Je le relâche enfin. Pas complètement. Juste assez pour que nous puissions nous perdre dans le regard de l’autre. Ses yeux de mercure brillent d’une reconnaissance sincère. Il ne s’attendait pas à ce que j’aille au bout de cette première et le manifeste.
— Tu n’imagines pas comme ça touche que tu aies accepté…
Je voudrais lui renvoyer ma réplique habituelle d’après coït. « Tout le plaisir était pour moi. » Cette phrase bateau dont je gratifie toutes les filles, par principe. Elle n’a jamais été aussi vraie qu’à ce moment-là. Et c’est sans doute pour ça qu’elle ne franchit pas mes lèvres. Ça tuerait toute la sincérité de cette trêve irréelle et hors du temps. À la place, je ferme les yeux et me laisse emporter par les répliques de ma jouissance.
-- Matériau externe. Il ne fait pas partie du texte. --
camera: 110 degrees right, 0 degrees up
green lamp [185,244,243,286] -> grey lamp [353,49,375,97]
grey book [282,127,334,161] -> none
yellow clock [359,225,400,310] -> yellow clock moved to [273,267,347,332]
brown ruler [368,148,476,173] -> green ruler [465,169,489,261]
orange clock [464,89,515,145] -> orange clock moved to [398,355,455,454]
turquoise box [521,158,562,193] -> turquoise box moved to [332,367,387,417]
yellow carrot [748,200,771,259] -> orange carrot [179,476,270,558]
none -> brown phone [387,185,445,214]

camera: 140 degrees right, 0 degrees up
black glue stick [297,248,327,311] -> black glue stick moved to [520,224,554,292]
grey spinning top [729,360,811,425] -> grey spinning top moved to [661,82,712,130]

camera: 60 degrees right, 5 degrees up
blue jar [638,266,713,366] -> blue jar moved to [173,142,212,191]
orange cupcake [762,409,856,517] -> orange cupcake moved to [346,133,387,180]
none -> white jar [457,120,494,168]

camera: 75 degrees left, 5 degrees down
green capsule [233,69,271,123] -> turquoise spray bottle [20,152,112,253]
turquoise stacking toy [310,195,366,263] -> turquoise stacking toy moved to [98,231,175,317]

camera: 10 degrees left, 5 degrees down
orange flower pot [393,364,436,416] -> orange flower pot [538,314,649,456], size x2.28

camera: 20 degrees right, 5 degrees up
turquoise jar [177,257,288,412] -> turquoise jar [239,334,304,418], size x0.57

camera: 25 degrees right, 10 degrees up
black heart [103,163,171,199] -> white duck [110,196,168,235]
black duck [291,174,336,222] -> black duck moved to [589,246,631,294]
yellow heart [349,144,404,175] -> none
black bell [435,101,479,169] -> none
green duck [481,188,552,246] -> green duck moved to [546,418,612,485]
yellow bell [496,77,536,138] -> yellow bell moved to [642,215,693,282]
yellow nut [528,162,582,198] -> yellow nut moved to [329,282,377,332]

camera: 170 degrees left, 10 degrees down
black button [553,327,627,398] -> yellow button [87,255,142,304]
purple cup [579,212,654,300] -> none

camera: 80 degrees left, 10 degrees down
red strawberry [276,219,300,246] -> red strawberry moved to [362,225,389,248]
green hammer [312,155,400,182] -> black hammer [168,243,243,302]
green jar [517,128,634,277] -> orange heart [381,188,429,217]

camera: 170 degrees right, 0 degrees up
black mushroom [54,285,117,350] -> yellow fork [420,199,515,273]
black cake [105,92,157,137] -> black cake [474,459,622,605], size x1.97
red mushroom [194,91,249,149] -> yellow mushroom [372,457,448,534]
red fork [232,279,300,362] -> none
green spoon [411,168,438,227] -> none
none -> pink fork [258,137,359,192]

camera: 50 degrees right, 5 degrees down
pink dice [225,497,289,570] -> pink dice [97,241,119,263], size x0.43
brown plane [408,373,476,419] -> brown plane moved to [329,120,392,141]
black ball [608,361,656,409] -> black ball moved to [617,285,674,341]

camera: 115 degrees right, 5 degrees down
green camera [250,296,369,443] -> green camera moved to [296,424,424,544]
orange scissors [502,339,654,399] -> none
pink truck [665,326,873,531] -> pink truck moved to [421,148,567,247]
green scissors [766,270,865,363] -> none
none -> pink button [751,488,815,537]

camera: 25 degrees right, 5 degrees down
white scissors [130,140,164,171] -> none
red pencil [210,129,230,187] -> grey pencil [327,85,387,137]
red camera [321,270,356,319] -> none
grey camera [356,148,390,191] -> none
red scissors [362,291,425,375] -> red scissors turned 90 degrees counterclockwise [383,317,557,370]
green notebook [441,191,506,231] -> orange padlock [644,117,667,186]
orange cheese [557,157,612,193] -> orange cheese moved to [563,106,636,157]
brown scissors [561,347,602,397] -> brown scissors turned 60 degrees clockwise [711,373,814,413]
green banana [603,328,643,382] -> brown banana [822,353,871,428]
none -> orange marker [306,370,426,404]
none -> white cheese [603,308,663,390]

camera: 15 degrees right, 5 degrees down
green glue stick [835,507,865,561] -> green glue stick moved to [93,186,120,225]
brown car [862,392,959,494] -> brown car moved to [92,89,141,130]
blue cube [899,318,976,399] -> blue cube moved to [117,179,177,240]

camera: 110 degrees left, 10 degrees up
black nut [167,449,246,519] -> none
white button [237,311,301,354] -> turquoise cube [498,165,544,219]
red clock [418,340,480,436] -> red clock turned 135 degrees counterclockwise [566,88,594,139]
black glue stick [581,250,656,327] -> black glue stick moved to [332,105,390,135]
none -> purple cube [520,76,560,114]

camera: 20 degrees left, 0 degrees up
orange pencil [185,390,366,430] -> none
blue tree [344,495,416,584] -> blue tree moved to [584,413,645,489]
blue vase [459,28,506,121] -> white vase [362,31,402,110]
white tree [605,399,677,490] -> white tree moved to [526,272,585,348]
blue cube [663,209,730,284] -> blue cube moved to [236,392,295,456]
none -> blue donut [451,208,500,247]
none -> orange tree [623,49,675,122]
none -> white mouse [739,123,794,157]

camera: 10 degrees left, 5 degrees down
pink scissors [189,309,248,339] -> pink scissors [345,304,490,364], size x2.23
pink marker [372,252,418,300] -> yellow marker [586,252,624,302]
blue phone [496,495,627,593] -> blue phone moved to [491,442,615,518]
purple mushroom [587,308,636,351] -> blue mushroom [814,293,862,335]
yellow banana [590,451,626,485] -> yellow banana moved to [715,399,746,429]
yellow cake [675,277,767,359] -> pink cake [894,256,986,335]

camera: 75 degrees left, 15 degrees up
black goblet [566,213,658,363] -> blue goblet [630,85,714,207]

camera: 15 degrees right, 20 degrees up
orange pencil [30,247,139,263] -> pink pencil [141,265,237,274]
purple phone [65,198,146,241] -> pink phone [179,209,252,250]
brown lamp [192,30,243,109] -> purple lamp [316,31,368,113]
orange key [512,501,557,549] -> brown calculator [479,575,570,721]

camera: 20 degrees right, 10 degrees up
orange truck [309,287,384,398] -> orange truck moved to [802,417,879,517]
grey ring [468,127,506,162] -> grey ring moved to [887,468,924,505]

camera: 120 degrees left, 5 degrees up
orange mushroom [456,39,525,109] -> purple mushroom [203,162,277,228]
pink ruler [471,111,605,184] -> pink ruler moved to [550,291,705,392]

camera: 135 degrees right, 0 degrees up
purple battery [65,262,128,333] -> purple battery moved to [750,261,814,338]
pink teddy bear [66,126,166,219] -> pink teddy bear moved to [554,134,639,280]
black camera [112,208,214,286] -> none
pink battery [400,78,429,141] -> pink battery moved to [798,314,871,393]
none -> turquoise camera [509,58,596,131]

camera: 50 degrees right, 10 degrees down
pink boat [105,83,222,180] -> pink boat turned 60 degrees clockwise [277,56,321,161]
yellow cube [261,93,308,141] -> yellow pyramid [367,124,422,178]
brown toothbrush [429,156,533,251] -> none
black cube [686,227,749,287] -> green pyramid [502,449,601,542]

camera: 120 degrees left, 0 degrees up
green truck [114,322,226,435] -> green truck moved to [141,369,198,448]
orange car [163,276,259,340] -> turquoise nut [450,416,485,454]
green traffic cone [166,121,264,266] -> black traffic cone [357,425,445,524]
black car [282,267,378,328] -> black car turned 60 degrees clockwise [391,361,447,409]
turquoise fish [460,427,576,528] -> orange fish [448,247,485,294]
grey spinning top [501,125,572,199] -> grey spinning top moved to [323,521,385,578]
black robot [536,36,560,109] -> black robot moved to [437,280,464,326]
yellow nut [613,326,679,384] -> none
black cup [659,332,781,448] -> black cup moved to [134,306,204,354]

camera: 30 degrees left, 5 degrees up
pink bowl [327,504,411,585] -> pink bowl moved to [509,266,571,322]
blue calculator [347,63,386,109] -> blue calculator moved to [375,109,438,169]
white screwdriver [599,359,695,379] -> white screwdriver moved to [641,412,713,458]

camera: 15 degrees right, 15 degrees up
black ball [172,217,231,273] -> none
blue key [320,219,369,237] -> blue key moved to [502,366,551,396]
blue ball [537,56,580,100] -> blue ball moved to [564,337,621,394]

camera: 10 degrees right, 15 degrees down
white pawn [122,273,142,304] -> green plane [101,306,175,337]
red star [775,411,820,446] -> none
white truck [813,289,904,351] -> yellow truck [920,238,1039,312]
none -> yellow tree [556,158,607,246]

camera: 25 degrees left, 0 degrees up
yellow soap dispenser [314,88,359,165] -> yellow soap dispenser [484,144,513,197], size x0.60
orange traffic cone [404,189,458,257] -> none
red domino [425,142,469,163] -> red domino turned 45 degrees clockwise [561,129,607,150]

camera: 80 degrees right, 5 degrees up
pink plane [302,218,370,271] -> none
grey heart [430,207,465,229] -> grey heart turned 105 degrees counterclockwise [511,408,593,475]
Sa main me caresse toujours et est la seule chose qu’il me faille pour l’instant et pour toujours.
Pour toujours ? Non, il faudra bien émerger un jour. Notamment lorsque la musique se coupe en bas, signalant le désir de nos hôtes de nous voir quitter les lieux. Dieu que je hais ce rappel à la réalité.
Lové contre moi, Gabriel se tortille. Je sens qu’il voudrait dire quelque chose, mais qu’il n’ose pas. Je l’encourage.
— Tu vas me détester, confesse-t-il les joues en feu.
Une onde de frayeur me traverse alors que je m’imagine les pires scénarios : mensonge, insatisfaction, piège… Il relève des yeux attendrissants de remords vers moi.
— J’ai oublié ton nom.
J’éclate de rire en même temps que ce faux coup de pression.
— Victor.
Il répète ces deux syllabes de sa voix si vibrante et les cale au creux de mes doigts qu’il embrasse. Je ne peux m’empêcher de sourire béatement, tandis qu’il récidive dans un souffle.
— Merci Victor.
Et à la façon dont il me couve des yeux, je devine que pour lui, comme pour moi, ce soir n’aura pas été un soir comme les autres.